## Source extract
——————————
${ }_8 O \rightarrow 1 s ^2 \quad 2 s ^2 \quad 2 p ^4$

${ }_9 F \rightarrow 1 s ^2 \quad 2 s ^2 \quad 2 p ^5$

${ }_7 N \rightarrow 1 s ^2 \quad 2 s ^2 \quad 2 p ^3$

${ }_6 C \rightarrow 1 s ^2 \quad 2 s ^2 \quad 2 p ^2$

$2 nd\,\,IE \rightarrow O ^{-} \rightarrow 1 s ^2 \quad 2 s ^2 \quad 2 p ^3$

$F ^{-} \rightarrow 1 s ^2 \quad 2 s ^2 \quad 2 p ^4$

$N ^{-} \rightarrow 1 s ^2 \quad 2 s ^2 \quad 2 p ^2$

$C ^{-} \longrightarrow 1 s ^2 \quad 2 s ^2 \quad 2 p ^1$

Oxygen having half filled configuration is most stable and will require high energy to remove an $e ^{-}$. Followed by fluorine being the most electronegative element, then followed by $N$ which is less electronegative than $F$ but more than $C$.

$\therefore$ Order of second ionization enthalpy is $O\, >\, F\, >\, N\, >\, C$
——————————
## The data

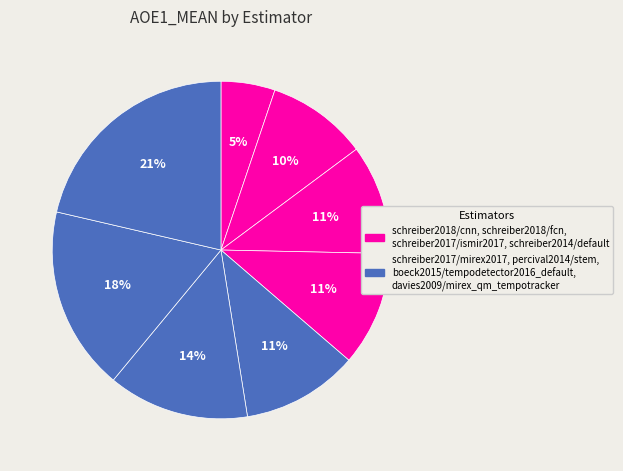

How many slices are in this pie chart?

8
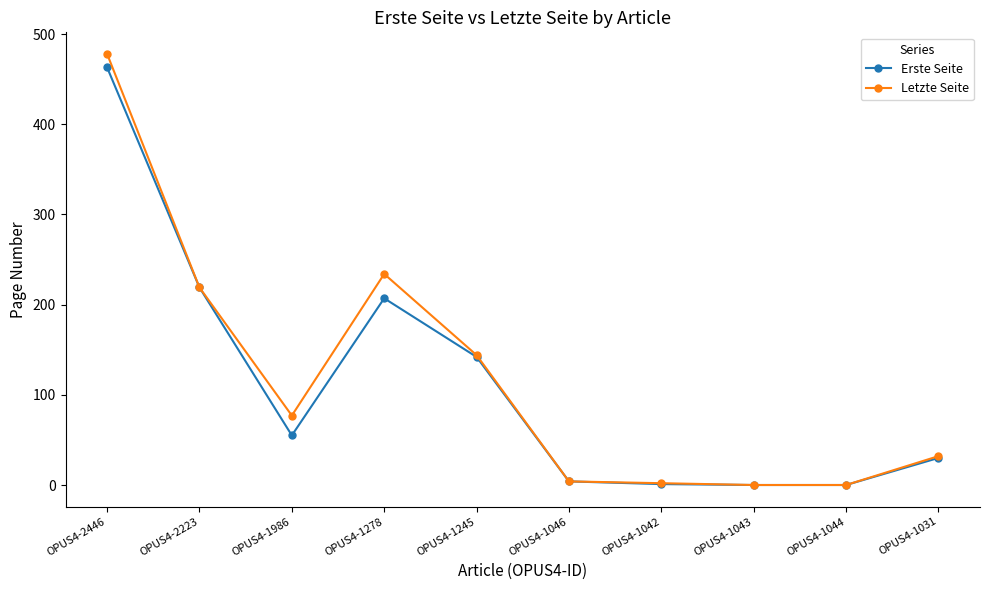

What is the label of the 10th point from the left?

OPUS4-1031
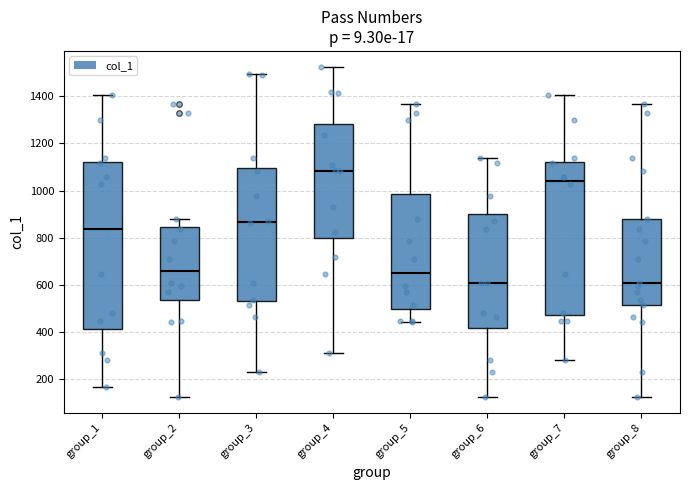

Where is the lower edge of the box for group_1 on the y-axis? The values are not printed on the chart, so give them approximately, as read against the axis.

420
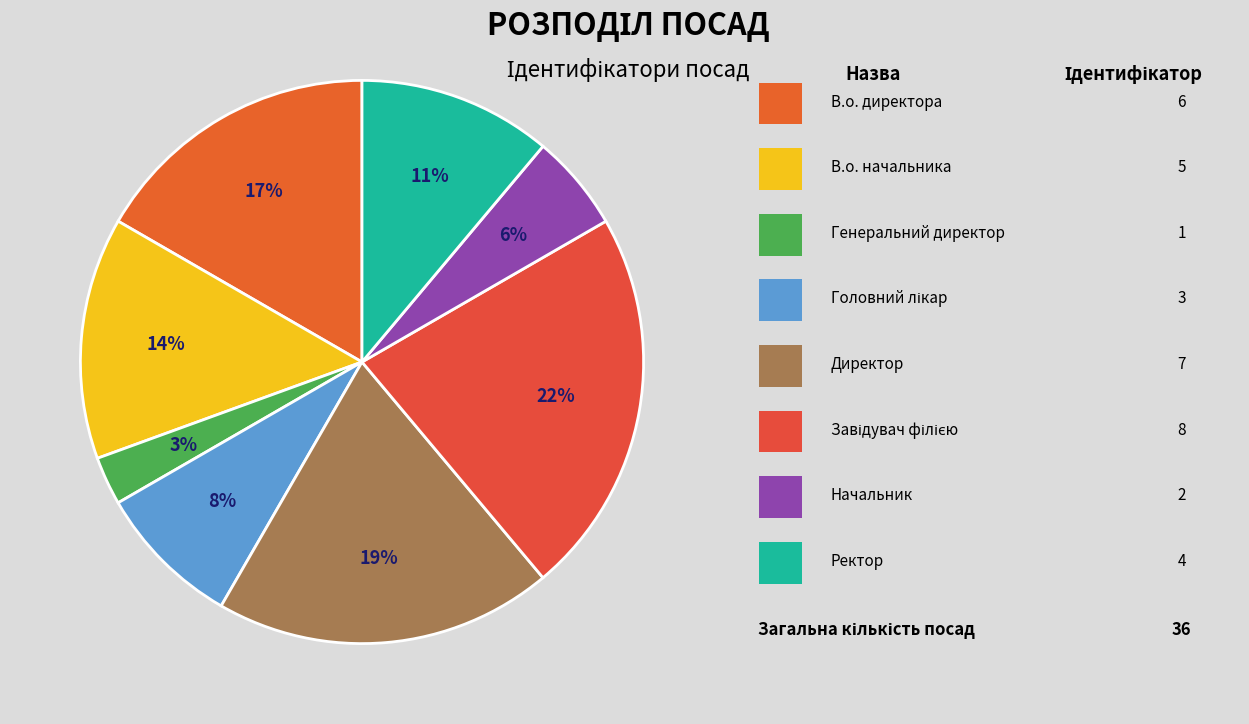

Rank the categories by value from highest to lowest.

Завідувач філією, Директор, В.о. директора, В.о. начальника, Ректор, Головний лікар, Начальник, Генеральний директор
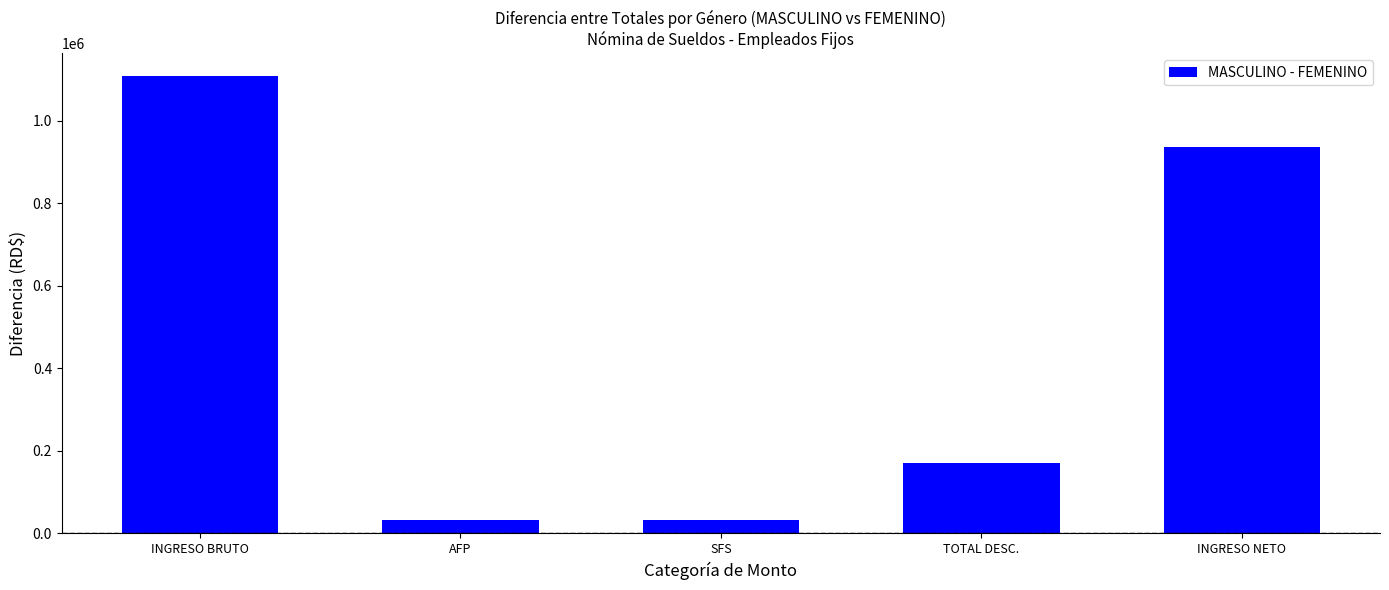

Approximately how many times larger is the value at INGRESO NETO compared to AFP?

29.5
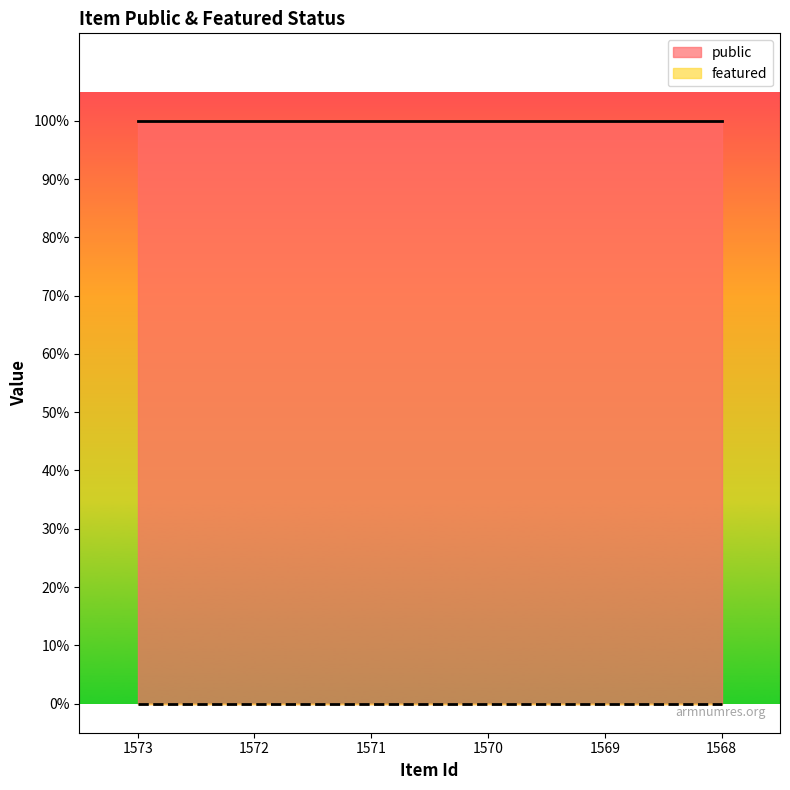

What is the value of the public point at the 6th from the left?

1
——————————
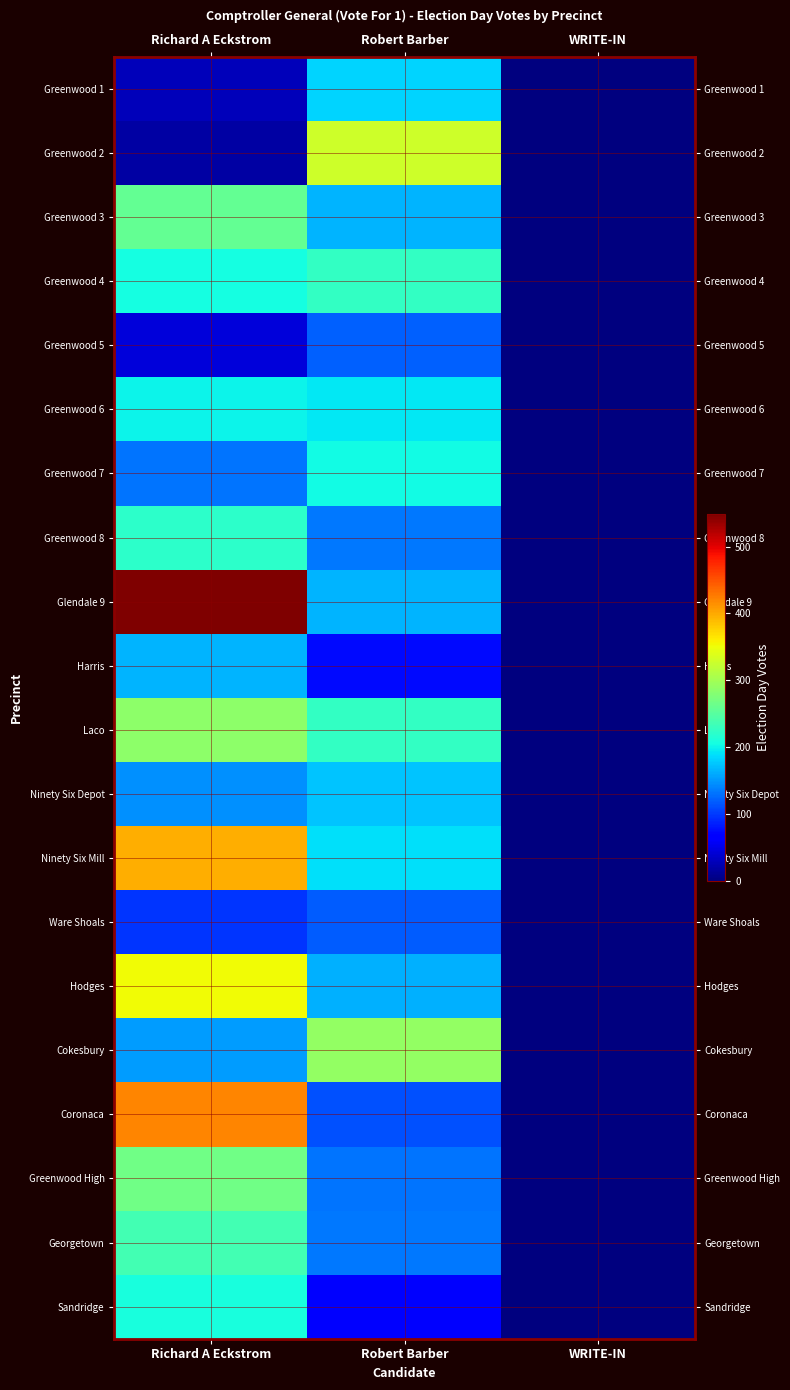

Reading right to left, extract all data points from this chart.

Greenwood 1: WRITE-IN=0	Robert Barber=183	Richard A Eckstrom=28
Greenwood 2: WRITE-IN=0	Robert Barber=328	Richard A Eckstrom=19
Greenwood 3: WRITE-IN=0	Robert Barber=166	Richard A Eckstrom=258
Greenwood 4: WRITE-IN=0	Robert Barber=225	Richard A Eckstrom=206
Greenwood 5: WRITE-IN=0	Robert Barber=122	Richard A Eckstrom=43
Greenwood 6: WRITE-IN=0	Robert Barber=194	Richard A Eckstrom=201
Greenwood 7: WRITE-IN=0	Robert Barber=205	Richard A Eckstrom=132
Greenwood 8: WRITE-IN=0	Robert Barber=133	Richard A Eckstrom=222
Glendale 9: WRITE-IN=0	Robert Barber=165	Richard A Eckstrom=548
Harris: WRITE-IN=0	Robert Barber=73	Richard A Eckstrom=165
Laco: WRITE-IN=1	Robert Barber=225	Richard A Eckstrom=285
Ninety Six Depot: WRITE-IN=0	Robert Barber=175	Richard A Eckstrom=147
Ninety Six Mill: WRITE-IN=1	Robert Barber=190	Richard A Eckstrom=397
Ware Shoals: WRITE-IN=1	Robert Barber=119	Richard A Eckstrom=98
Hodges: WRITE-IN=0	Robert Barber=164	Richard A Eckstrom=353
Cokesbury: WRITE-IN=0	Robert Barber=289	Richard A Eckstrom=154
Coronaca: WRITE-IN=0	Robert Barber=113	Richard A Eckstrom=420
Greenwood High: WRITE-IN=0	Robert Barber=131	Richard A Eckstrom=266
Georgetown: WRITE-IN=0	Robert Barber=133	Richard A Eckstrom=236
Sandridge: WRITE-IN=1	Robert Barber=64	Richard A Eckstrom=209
——————————
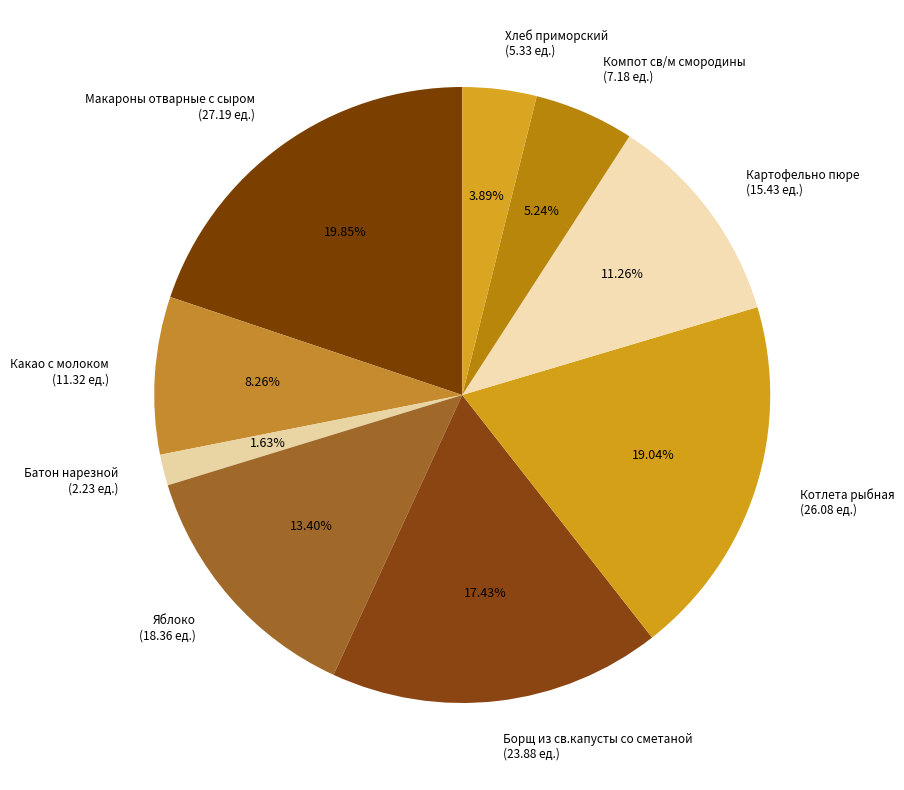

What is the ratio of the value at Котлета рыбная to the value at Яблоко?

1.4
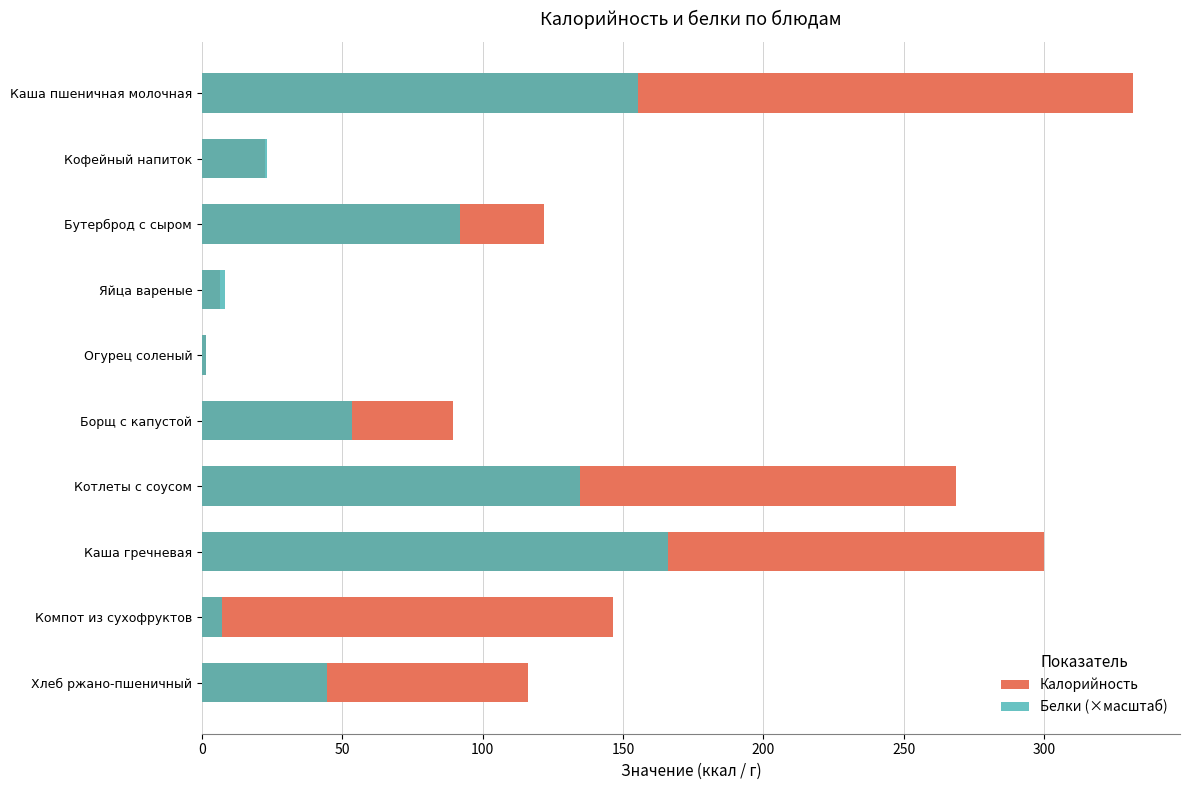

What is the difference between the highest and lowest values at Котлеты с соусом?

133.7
——————————
## Work to complete
(1) Repeat the ionization enthalpy passage word for word, from "Oxygen having half" up to and including "more than $C$.".
(2) Pick out and copy each line of the records that contains the word "highest".
The ionization enthalpy passage has no connection to the records.

## Responses to the tasks
(1)
Oxygen having half filled configuration is most stable and will require high energy to remove an $e ^{-}$. Followed by fluorine being the most electronegative element, then followed by $N$ which is less electronegative than $F$ but more than $C$.

(2)
Rank the categories by value from highest to lowest.
What is the difference between the highest and lowest values at Котлеты с соусом?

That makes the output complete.